Regula Sub-rosa: Latent Backdoor Attacks on Deep Neural Networks
This addresses a security vulnerability in deep learning systems, particularly in transfer learning scenarios, making backdoor attacks more powerful and stealthy.
The paper tackles the problem of backdoor attacks on deep neural networks by introducing latent backdoors, which embed hidden rules in a teacher model that are automatically inherited by student models through transfer learning, and demonstrates their effectiveness in real-world applications like traffic sign recognition and facial recognition.

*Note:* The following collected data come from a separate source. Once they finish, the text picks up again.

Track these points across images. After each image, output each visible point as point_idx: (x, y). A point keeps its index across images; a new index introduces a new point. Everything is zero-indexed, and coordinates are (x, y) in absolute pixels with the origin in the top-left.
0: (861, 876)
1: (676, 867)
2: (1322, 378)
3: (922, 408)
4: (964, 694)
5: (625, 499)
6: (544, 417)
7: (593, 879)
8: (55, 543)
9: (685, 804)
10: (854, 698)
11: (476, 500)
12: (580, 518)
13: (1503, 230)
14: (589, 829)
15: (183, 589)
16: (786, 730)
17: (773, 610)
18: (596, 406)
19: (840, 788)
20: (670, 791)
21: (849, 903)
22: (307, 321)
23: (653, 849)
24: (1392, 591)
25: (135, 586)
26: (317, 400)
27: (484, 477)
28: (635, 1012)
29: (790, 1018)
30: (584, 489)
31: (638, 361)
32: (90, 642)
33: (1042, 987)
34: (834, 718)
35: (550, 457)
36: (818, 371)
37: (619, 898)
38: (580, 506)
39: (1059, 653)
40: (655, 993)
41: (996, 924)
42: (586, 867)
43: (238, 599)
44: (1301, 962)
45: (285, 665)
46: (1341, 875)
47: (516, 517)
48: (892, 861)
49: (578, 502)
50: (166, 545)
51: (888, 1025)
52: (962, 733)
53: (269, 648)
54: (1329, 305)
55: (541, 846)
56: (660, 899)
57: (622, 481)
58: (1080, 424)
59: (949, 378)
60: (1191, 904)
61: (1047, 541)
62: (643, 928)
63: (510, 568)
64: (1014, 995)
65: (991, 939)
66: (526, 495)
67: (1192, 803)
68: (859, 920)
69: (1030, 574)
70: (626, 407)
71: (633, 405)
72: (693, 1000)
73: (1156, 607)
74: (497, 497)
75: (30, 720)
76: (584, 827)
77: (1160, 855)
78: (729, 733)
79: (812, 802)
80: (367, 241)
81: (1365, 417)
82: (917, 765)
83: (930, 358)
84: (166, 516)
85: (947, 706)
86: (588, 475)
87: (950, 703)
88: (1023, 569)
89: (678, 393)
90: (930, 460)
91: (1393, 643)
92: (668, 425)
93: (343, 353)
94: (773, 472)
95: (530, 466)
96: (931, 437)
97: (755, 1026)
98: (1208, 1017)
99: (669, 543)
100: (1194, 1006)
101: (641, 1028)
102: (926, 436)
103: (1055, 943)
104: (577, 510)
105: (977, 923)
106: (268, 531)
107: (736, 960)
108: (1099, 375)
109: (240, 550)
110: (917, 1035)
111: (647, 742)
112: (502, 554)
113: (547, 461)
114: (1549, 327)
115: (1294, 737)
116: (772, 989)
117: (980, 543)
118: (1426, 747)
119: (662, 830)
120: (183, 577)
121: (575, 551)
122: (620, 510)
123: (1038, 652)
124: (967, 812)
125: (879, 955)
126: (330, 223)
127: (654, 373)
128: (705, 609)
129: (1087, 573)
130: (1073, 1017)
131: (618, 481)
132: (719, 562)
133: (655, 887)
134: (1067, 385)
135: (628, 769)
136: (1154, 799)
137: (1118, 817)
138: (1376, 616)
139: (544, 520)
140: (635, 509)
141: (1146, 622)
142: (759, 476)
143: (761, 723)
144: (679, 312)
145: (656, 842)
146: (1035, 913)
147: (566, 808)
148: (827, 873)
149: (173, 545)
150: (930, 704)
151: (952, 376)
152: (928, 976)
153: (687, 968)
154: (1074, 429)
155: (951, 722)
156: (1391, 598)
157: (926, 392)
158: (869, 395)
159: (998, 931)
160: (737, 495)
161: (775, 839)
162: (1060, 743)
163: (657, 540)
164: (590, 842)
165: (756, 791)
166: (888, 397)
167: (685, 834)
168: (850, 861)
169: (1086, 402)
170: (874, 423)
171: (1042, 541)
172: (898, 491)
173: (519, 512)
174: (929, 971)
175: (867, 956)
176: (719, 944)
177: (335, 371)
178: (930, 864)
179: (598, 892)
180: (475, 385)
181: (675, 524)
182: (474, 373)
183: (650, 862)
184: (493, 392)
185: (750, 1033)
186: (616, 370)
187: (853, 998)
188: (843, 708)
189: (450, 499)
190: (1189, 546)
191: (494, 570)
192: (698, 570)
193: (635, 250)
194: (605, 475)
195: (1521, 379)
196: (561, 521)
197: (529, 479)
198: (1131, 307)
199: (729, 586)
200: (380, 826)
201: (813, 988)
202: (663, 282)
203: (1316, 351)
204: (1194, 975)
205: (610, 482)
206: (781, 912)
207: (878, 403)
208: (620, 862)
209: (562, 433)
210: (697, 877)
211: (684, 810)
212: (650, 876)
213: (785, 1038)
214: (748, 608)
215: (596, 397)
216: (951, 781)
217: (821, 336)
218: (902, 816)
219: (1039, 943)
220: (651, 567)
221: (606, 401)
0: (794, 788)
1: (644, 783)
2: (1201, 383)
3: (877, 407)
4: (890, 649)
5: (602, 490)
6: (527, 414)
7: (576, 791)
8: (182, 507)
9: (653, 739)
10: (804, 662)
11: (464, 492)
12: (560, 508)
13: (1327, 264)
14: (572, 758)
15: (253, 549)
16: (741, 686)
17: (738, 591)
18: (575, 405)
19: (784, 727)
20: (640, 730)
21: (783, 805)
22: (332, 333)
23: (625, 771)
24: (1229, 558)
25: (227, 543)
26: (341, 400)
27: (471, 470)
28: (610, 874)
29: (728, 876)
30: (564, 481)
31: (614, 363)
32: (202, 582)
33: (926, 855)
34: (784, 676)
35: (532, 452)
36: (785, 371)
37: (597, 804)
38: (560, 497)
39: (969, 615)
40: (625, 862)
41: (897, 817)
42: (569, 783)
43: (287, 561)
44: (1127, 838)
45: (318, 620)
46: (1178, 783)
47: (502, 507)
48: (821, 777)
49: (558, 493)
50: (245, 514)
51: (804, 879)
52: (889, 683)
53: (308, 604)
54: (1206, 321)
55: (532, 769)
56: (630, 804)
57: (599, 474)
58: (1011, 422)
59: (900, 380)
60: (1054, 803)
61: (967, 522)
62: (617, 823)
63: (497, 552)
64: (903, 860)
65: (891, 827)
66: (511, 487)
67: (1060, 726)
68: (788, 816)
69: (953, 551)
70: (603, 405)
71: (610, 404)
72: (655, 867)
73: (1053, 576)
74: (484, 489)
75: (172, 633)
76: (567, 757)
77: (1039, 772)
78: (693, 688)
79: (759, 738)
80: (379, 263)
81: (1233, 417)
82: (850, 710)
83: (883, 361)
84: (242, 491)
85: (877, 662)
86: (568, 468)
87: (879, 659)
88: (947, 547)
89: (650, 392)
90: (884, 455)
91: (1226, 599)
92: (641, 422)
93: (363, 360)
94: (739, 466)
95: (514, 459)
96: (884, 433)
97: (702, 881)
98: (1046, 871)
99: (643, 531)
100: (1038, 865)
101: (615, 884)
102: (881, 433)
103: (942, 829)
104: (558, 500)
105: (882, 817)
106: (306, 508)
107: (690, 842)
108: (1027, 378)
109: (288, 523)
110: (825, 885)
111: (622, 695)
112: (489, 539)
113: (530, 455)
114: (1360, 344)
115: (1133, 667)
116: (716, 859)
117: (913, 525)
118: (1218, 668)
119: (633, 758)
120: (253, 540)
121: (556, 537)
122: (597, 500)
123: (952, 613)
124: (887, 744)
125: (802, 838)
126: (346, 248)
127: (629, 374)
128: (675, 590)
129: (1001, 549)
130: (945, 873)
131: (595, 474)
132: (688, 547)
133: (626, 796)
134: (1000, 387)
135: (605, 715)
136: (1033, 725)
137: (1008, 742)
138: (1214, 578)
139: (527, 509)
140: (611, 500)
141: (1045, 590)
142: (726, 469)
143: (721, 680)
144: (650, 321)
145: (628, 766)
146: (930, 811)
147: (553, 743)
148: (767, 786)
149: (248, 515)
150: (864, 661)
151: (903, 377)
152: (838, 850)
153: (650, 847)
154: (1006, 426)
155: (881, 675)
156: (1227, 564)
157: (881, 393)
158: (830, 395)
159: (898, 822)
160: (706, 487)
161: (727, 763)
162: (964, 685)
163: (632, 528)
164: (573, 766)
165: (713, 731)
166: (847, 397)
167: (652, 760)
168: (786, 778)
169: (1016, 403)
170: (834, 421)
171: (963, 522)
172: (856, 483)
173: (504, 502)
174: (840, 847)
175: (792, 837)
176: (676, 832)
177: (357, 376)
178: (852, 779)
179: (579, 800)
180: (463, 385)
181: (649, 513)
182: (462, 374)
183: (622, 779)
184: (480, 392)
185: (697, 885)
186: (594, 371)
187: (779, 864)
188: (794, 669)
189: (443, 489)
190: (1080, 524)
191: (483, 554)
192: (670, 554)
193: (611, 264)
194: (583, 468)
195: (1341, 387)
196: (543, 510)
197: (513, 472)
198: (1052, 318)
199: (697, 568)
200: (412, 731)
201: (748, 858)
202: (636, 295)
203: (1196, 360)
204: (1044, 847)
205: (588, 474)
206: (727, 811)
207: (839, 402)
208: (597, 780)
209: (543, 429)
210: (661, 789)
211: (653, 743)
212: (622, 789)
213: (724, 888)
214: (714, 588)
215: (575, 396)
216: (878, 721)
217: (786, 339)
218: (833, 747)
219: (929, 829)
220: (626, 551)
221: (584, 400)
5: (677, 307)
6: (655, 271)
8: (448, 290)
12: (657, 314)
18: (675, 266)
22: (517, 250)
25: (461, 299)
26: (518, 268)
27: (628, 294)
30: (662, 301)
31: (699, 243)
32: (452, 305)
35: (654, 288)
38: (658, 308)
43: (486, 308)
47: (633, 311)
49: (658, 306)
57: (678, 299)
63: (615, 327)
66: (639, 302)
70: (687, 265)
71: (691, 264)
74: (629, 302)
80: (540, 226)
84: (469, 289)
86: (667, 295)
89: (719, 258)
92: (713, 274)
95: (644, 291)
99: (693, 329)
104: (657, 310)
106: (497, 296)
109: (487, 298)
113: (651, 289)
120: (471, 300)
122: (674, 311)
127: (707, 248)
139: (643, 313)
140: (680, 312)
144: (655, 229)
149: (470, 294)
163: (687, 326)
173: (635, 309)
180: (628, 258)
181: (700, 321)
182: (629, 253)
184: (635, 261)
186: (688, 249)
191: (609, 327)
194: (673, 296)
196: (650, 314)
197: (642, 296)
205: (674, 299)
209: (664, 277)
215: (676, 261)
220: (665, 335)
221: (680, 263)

Recent work has proposed the concept of backdoor attacks on deep neural networks (DNNs), where misbehaviors are hidden inside "normal" models, only to be triggered by very specific inputs. In practice, however, these attacks are difficult to perform and highly constrained by sharing of models through transfer learning. Adversaries have a small window during which they must compromise the student model before it is deployed. In this paper, we describe a significantly more powerful variant of the backdoor attack, latent backdoors, where hidden rules can be embedded in a single "Teacher" model, and automatically inherited by all "Student" models through the transfer learning process. We show that latent backdoors can be quite effective in a variety of application contexts, and validate its practicality through real-world attacks against traffic sign recognition, iris identification of lab volunteers, and facial recognition of public figures (politicians). Finally, we evaluate 4 potential defenses, and find that only one is effective in disrupting latent backdoors, but might incur a cost in classification accuracy as tradeoff.